• Tâches à réaliser:
(a) Relevez dans le texte sur les télécommunications ukrainiennes toutes les quantités chiffrées, sauf les dates, en précisant ce que chacune compte.
(b) Prolongez le texte sur les télécommunications en Ukraine à partir de sa dernière phrase.

• Texte fourni:

━━━━━━━━━━━━━━━━

Un des centres de stockage de données de cet Etat digitalisé était en passe d’être mis en service au pied de la tour de la télévision, dans un quartier nord de Kiev. Un missile russe en a décidé autrement, le 1er mars. «Nous n’avons pas eu le temps de nettoyer les décombres», constate le brigadier général Yuriy Schychol, chef du service d’Etat pour les communications spéciales et la protection de l’information. En marchant avec prudence parmi les ruines, il garde un œil sur la structure noircie de la tour. «Elle tient le coup. D’une manière générale, la majorité de nos infrastructures de communication sont encore opérationnelles.»
Corollaire d’une ouverture politique et économique quelque peu chaotique depuis l’indépendance en 1991, on ne compte pas moins de 180 opérateurs de télécommunications dans le pays. «Impossible de couper l’internet, la télévision ou le téléphone en une frappe!» se félicite Yuriy Schychol. D’autant que «les concurrents d’hier se prêtent main-forte aujourd’hui» pour maintenir et réparer les 18'800 kilomètres de fibre optique du réseau national. La livraison rapide de plus de 11'000 Starlink, les récepteurs du réseau de satellites basse altitude de SpaceX, a garanti la connectivité des Ukrainiens depuis le lancement de l’invasion russe. Aucune des adresses quotidiennes de Volodymyr Zelensky n’a été interrompue. Et depuis la ville martyre de Marioupol, les derniers défenseurs bleu et jaune de l’usine Azovstal ont émis jusqu’à leur reddition, malgré des combats dévastateurs.

━━━━━━━━━━━━━━━━

• Jeu de données:
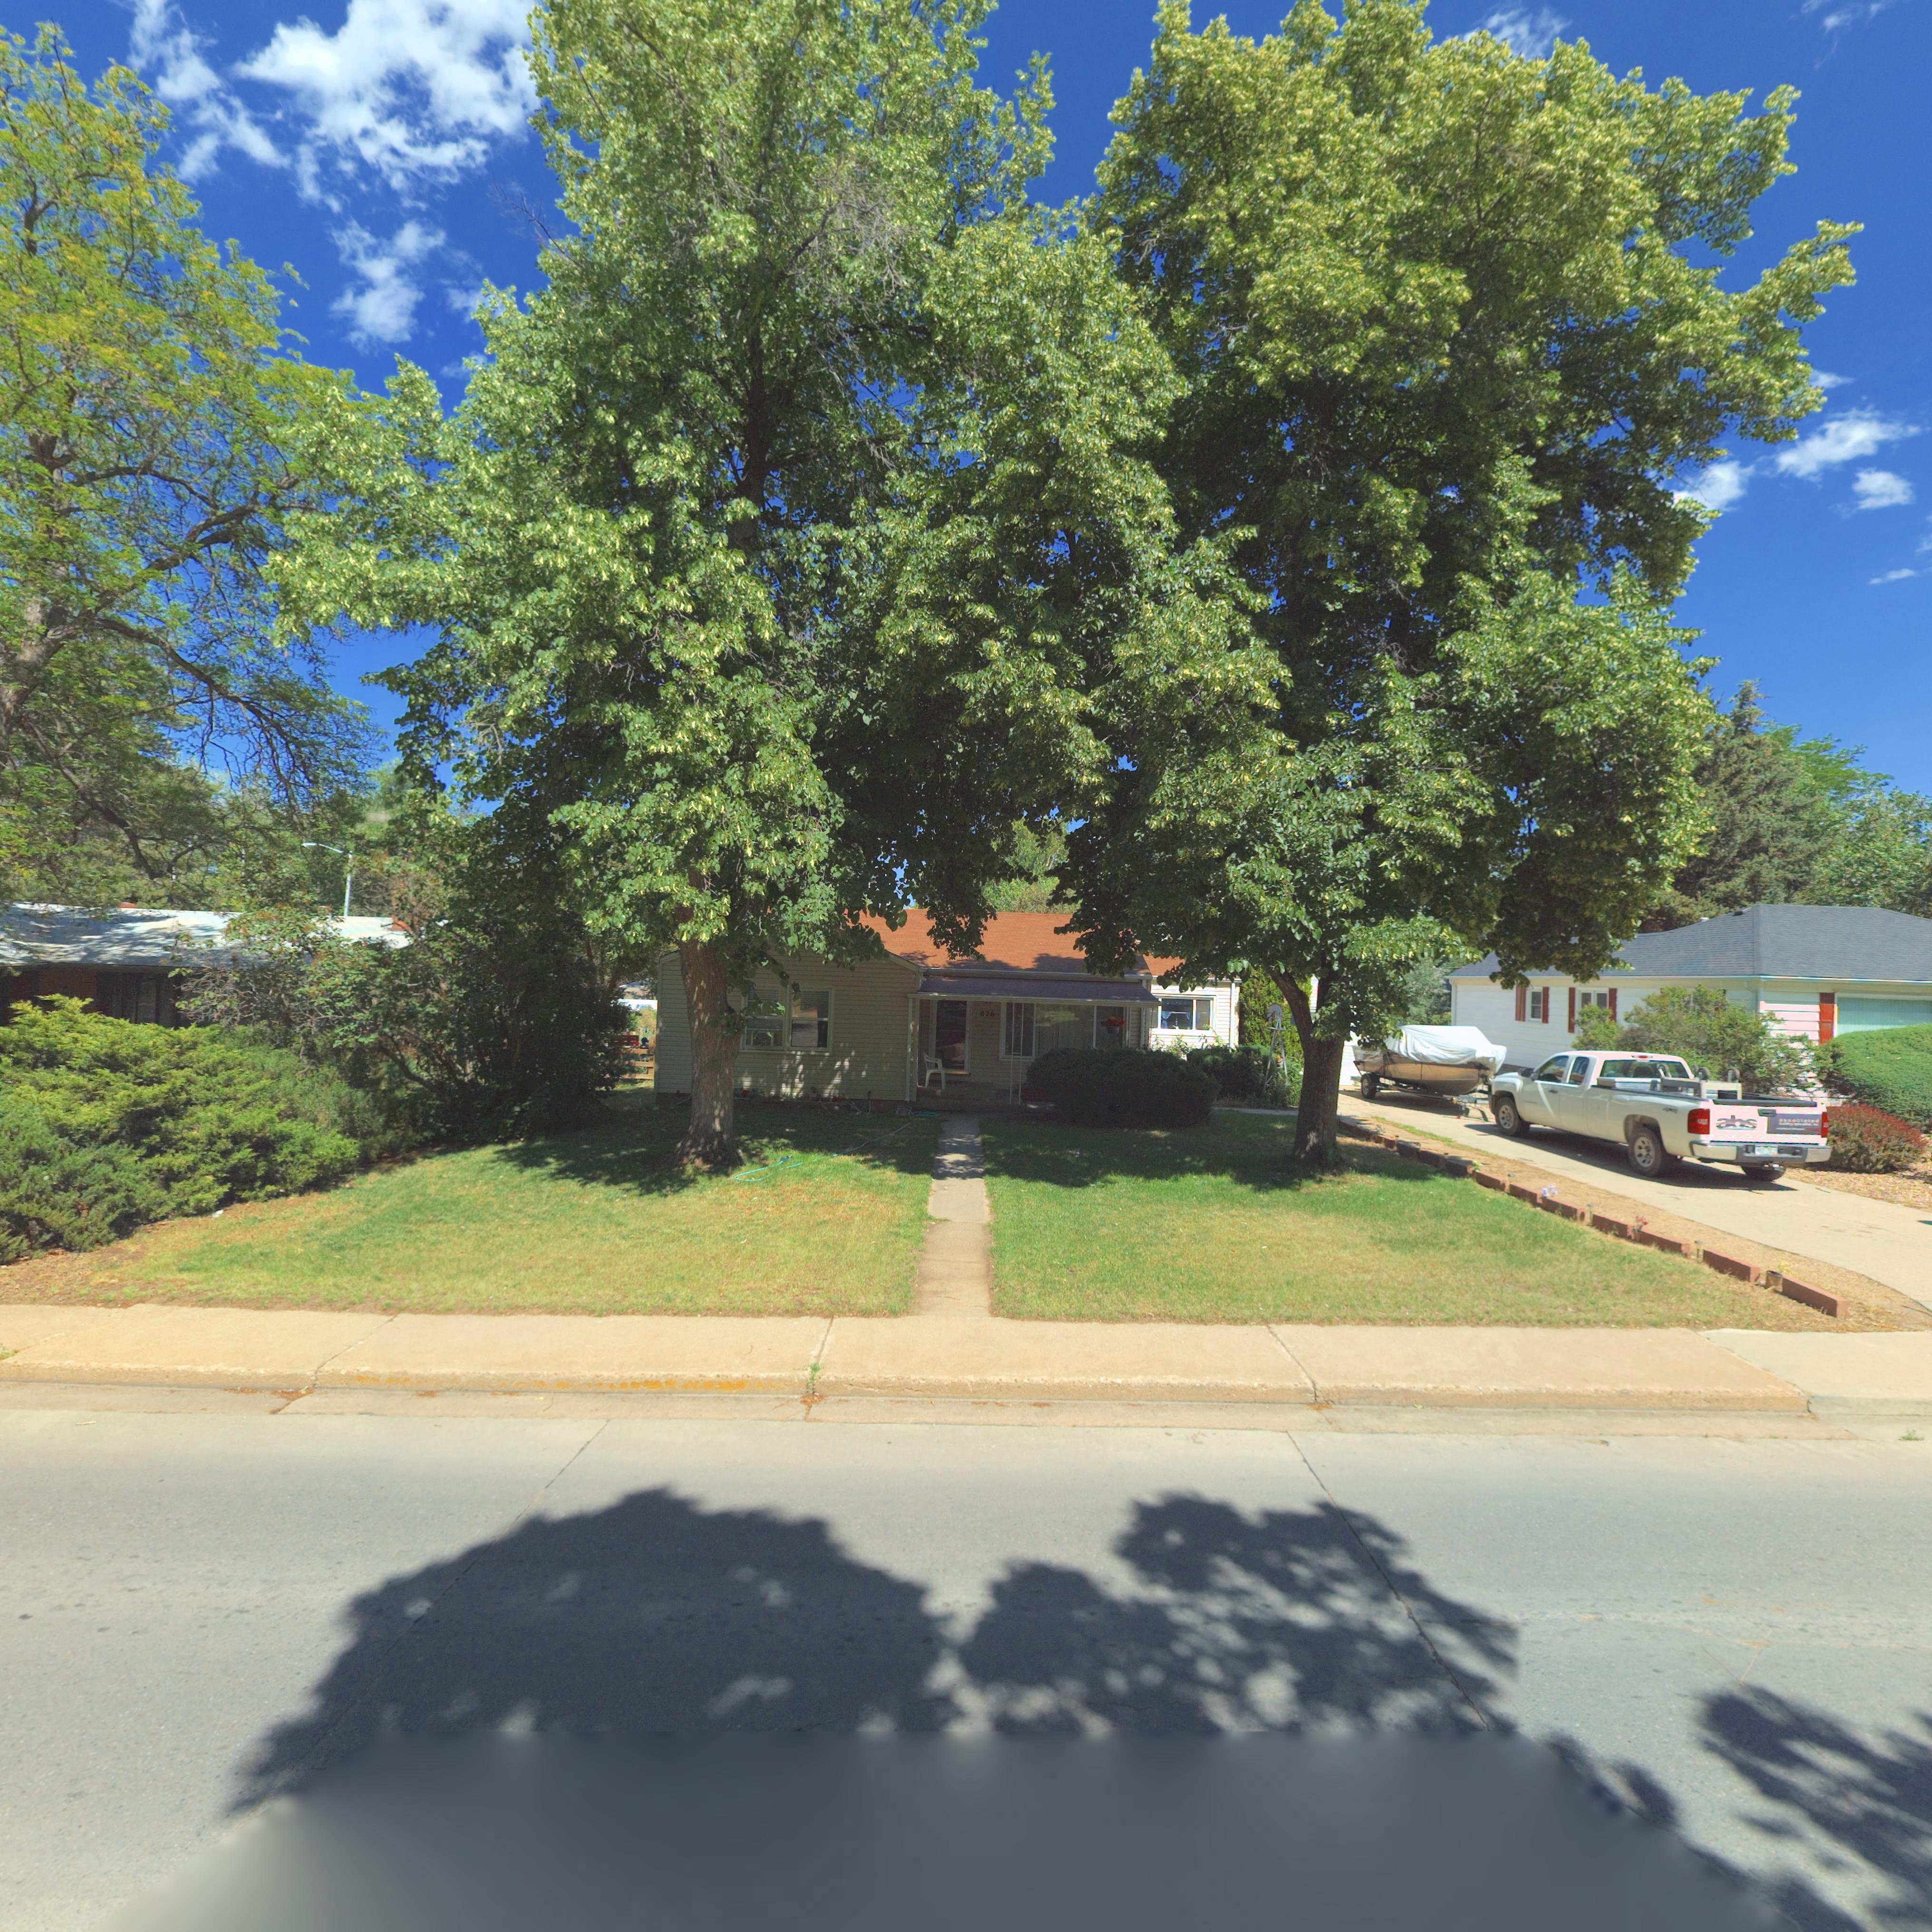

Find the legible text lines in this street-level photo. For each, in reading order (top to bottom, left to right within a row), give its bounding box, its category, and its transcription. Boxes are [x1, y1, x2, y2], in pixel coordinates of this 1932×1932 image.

[980, 1010, 995, 1016] StreetNumber: 826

━━━━━━━━━━━━━━━━

• Réponses proposées:
(a)
- 180 : les opérateurs de télécommunications dans le pays
- 18'800 : les kilomètres de fibre optique du réseau national
- plus de 11'000 : les Starlink livrés, récepteurs du réseau de satellites basse altitude de SpaceX

(b)
Au quatrième mois de l’invasion, c’est donc un Yuriy Schychol confiant qui décrypte les enjeux de la cybersécurité ukrainienne. Une problématique déjà ancienne étant donné que «nous sommes en guerre, a fortiori en cyberguerre, depuis 2014». Après plusieurs séries d’attaques DoS et de piratages, la paralysie temporaire d’une partie du réseau électrique, en 2015, a servi de sursaut pour intensifier la coopération avec le Centre coopératif de cyberdéfense de l’OTAN à Tallinn, renforcer les cyberdéfenses ou encore créer un centre d’apprentissage, UA30. «C’est un espace très jeune et très mixte», confie Maryna Sosiedska, assistante de Yuriy Schychol. «Trente pour cent des effectifs sont des femmes militaires, comme moi, poursuit-elle en réajustant son uniforme. Nous savons nous battre, aussi bien avec un fusil qu’avec un ordinateur.»
Une préparation qui a porté ses fruits: début avril, le groupe russe Sandworm s’en est pris à l’un des plus importants distributeurs d’électricité en Ukraine, sur un bassin de population de 2 millions d’habitants. Les équipes de Yuriy Schychol ont stoppé l’attaque, quelques secondes avant qu’elle ne cause des dégâts irrémédiables. «Nous sommes entraînés, motivés par la défense de notre pays et soutenus, à la fois par notre cybercommunauté mais aussi par les plus grandes sociétés tech du monde», assure-t-il. Dès le 24 février, Amazon, Microsoft ou encore Eset ont mis leurs informations et leurs compétences à disposition de l’Ukraine. Clearview AI, une start-up américaine célèbre pour son sulfureux logiciel de reconnaissance faciale, a aussi proposé ses services au ministère de la défense afin d’exposer les crimes de guerre de l’armée de Vladimir Poutine. «Le monde est avec nous, car notre ennemi commun est bien identifié», assène-t-il.
Les problèmes, bien sûr, se comptent en milliers. Mais à en croire le regard vif et les joues fraîchement rasées du brigadier général, les Russes n’ont plus la possibilité de lancer de cyberattaques massives. Celles-ci demandent «six mois de préparation, au minimum». L’ennemi en serait réduit à multiplier les offensives DoS, moins coûteuses. Si l’on déplore jusqu’à 270 attaques en une journée, aucune d’entre elles n’a impliqué une faillite du système décentralisé de cyberdéfense.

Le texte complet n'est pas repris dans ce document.